Los Uribe Noguera, inocentes
20 Junio 2019.
Por: Salud Hernández Mora, El Tiempo.

Póngase en su piel. Usted tiene un hermano díscolo, inmaduro, vicioso, rumbero, cariñoso, que lleva años creándole problemas. De pronto está aburrida de tener que ocuparse de sus líos cuando ya supera los 30, piensa que es edad para que encauce su vida. Más de una vez le habría gritado a la cara que los deje en paz, que se vaya a otro país lejano a armar su estúpida bulla. Pero es el consentido de su mamá, su ojito derecho, y usted hace lo que sea para no preocuparla, para que quede tranquila.

Un domingo se entera de que está envuelto en la desaparición de una niña. Queda desconcertada; una cosa son ‘travesuras’ impropias de un treintañero, sus caídas al pozo de alcohol y drogas, y otra, involucrarse en un delito con una pequeña que tiene la edad de sus hijos. No puede creerlo, debe haber un error en algún eslabón del relato. ¿Mi hermano y una niña? Imposible.

Lo que no alcanza a adivinar en ese momento es que Rafico no solo secuestró, violó y asesinó a Yuliana Samboní con una frescura asombrosa, sino que estaba devastando a su propia familia. La empujó a usted y a su hermano Francisco al precipicio; jamás volverán a ser felices, nunca disfrutarán plenamente nada, por maravilloso que parezca. Cada día se repetirá las mismas preguntas: ¿Por qué lo hizo? ¿A qué horas se volvió un monstruo? ¿Quién tuvo la culpa?

Alguna vez señalará a sus padres por haberlo consentido en exceso, por no ponerle límites. Otras, desearía verlo muerto. Un suicidio que no perpetúe el sufrimiento y la exposición pública de los suyos, que sepulte su memoria y les permita pasar página.

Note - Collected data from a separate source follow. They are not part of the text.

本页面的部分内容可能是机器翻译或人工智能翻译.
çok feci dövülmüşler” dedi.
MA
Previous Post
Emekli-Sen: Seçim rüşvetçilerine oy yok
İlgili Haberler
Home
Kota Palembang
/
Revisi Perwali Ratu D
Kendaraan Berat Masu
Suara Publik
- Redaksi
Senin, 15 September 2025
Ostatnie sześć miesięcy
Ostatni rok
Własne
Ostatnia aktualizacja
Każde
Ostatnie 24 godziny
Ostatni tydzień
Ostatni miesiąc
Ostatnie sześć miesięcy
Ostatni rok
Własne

Quizá lo peor, con lo espantoso que es todo, empezando por la muerte de la niña, sea la reacción de la gente buena, las descabelladas acusaciones de ser cómplices del crimen, de encubrir a la bestia, las amenazas de muerte y la presión social para que la pongan presa. Y en aquellos días de pesadilla, cuando intentaba soportar la idea de ser hermana de un despiadado asesino, escuchaba que querrían matarla y violarla junto con sus hijos. Personas que no conocieron a la víctima anhelan vengarse con usted y su familia. “Vamos a hacerles lo mismo”, escupían las redes sociales, y le gritan. Y ahora teme salir a la calle, que hagan daño a sus hijos, que la odien tanto.

¿Cuál es su delito? ¿No saber cómo actuar cuando se entera de que su hermano hizo algo a una niña que todos andan buscando? ¿Creerle sus mentiras? ¿Ser incapaz de aceptar que Rafico pudiera ser un asesino?

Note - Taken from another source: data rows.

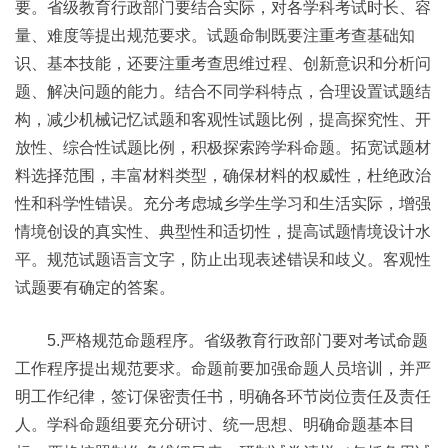
要。省级教育行政部门要结合实际，对各学科考试时长、容
量、难度等提出规范要求。试题命制既要注重考查基础知
识、基本技能，还要注重考查思维过程、创新意识和分析问
题、解决问题的能力。结合不同学科特点，合理设置试题结
构，减少机械记忆试题和客观性试题比例，提高探究性、开
放性、综合性试题比例，积极探索跨学科命题。拓宽试题材
料选择范围，丰富材料类型，确保材料的权威性，杜绝政治
性和科学性错误。充分考虑城乡学生学习和生活实际，增强
情境创设的真实性、典型性和适切性，提高试题情境设计水
平。规范试题语言文字，防止出现表述错误和歧义。客观性
试题要有确定的答案。
5.严格规范命题程序。省级教育行政部门要对考试命题
工作程序提出规范要求。命题前要加强命题人员培训，并严
明工作纪律，签订保密责任书，明确各环节岗位责任及责任
人。学科命题组要充分研讨、统一思想、明确命题基本目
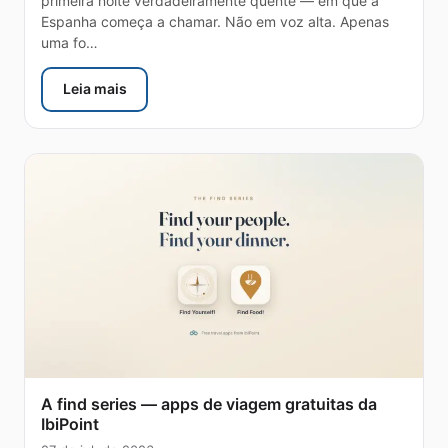
primeira noite verdadeiramente quente — em que a
Espanha começa a chamar. Não em voz alta. Apenas
uma fo…
Leia mais
: eSIM Espanha — um verão na costa leste, de Barce
A find series — apps de viagem gratuitas da
IbiPoint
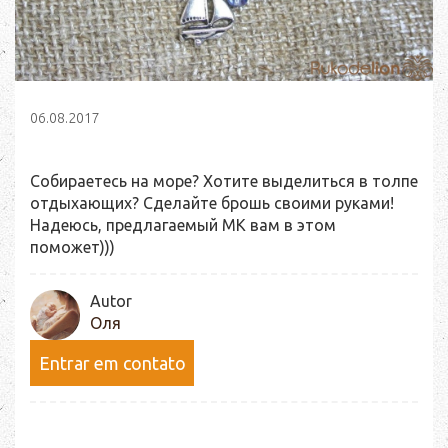
06.08.2017
Собираетесь на море? Хотите выделиться в толпе
отдыхающих? Сделайте брошь своими руками!
Надеюсь, предлагаемый МК вам в этом
поможет)))
Autor
Оля
Entrar em contato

Lo que cuento es solo lo que imagino, menos los dos últimos párrafos. Escuché el relato de Catalina Uribe y creí su versión. Tal vez algo no encaje, puede haber una que otra imprecisión. Pero cómo culparla. ¿Acaso existe un manual de pasos por seguir cuando su hermano secuestre, viole y mate a una niña de 7 años?

Hace tiempo escribí una columna satírica en la revista Caras a favor de los toros y en contra de los animalistas. Recibí amenazas, detalles de cómo me matarían lentamente junto con mi familia en una plaza. Me impresionó la sevicia que transmitían, la locura colectiva.

Me siguen desconcertando la violencia dialéctica y la real, la cotidiana, la que mata más de mil menores cada año, la que siega vidas por robar un celular, una bicicleta. Y la distinta vara de medir los crímenes. Escucho voces que un día defienden el derecho de Garavito a una segunda oportunidad, al siguiente respaldan que el autor de la matanza de Bojayá ocupe una curul, y luego piden cárcel para los dos Uribe Noguera.

Son los mismos que exigen averiguar la identidad del idiota que escribió un trino amenazador contra Matador y que después lo metan preso, aunque pidió perdón y no representa peligro alguno. Las amenazas de muerte a Catalina y Francisco, sin embargo, no hay que investigarlas, están justificadas, valen cinco.

Esa arbitrariedad para todo, eso de pedir y aplicar justicia según qué caso, es una de las razones de tanta rabia contenida.